„Wissenschaftspolitik als Produkt und Ware“

„Sogar Profis sind Laien“

„Wir alle sind Laien, sogar die Profis sind Laien“, so Finke lakonisch: „Ihr Profitum schneidet zu schmale Kompetenzbereiche aus ihren Aktivitäten heraus, um ihnen uneingeschränkt vertrauen zu können. Dies ist das ambivalente Ergebnis der neuzeitlichen Wissenschaft, die Francis Bacons neuem Organon so bereitwillig gefolgt ist, dass es ‚die Wissenschaft‘ heute gar nicht mehr gibt, sondern nur Hunderte, ja Tausende einzelner Wissenschaften. Und da die Mittel für ihre Forschungswünsche nicht beliebig vermehrt werden können, konkurriert heute faktisch jeder gegen jeden, um für seine Spezialinteressen ein möglichst großes Stück vom begrenzten Kuchen abzubekommen.“ Diese Konkurrenz der Profis behindere einander zwar.

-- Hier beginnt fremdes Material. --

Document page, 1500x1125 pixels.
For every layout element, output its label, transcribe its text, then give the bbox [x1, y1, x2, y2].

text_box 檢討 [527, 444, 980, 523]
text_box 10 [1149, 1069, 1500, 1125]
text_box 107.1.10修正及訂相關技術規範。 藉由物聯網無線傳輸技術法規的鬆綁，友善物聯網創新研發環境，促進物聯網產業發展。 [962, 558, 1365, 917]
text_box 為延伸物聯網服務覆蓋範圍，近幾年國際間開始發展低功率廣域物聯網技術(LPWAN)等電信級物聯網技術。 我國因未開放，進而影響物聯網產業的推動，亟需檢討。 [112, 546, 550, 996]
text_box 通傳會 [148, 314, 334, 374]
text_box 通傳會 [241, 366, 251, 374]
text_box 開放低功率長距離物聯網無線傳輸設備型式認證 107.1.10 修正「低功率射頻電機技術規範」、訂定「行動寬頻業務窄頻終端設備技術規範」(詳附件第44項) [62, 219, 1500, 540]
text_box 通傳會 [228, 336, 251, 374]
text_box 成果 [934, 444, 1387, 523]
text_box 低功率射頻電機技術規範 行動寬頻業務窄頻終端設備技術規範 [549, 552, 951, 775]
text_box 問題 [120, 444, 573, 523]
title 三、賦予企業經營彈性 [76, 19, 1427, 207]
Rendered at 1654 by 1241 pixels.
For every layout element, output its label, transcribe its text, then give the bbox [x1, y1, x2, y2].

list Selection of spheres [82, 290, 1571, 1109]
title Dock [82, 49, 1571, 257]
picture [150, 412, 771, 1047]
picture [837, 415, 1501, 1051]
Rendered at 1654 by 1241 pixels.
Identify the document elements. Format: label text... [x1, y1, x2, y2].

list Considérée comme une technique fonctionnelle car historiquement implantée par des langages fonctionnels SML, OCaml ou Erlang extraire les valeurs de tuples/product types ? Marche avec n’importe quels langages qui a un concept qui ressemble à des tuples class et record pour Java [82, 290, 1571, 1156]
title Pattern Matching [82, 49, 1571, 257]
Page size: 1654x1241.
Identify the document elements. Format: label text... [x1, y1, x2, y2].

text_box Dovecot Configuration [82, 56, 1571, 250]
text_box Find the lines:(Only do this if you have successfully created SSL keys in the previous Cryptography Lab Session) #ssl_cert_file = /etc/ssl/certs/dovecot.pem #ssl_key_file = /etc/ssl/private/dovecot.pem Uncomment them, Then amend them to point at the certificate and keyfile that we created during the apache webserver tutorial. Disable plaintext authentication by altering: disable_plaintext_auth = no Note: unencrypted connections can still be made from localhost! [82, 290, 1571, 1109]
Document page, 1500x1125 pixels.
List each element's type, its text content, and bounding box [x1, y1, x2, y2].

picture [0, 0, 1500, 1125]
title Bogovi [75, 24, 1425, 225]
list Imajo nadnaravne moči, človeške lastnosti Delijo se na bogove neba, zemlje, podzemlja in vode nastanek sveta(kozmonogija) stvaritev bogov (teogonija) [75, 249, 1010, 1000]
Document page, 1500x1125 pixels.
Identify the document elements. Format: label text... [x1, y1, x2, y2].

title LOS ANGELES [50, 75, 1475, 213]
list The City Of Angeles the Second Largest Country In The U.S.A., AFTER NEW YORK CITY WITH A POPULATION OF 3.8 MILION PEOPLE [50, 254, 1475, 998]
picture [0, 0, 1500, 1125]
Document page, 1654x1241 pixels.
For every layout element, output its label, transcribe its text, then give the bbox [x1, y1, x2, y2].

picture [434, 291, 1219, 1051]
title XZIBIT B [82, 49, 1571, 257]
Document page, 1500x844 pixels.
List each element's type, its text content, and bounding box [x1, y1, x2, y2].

Die Laien seien allerdings nicht dabei und das sei auch gut so, denn es sichere ihnen ihre Freiheit: Hier sie sie tatsächlich noch vorhanden, die „grundgesetzlich garantierte Wissenschaftsfreiheit: bei den ehrenamtlich tätigen Amateuren“.

Natürlich könnten und sollten sie die Profis nicht ersetzen, aber sie könnten sie in eine ungewohnte Rolle zwingen, glaubt Finke: diejenigen, die selbst nur gewohnt seien zu lehren, auch wieder zu „Lernern“ machen, die ein Leben lang dazulernen müssten. Die Amateure könnten ihnen die Augen dafür öffnen, was sie alles von den Mächtigen hinnähmen, die sich über die berufliche Wissenschaft aufgeschwungen hätten.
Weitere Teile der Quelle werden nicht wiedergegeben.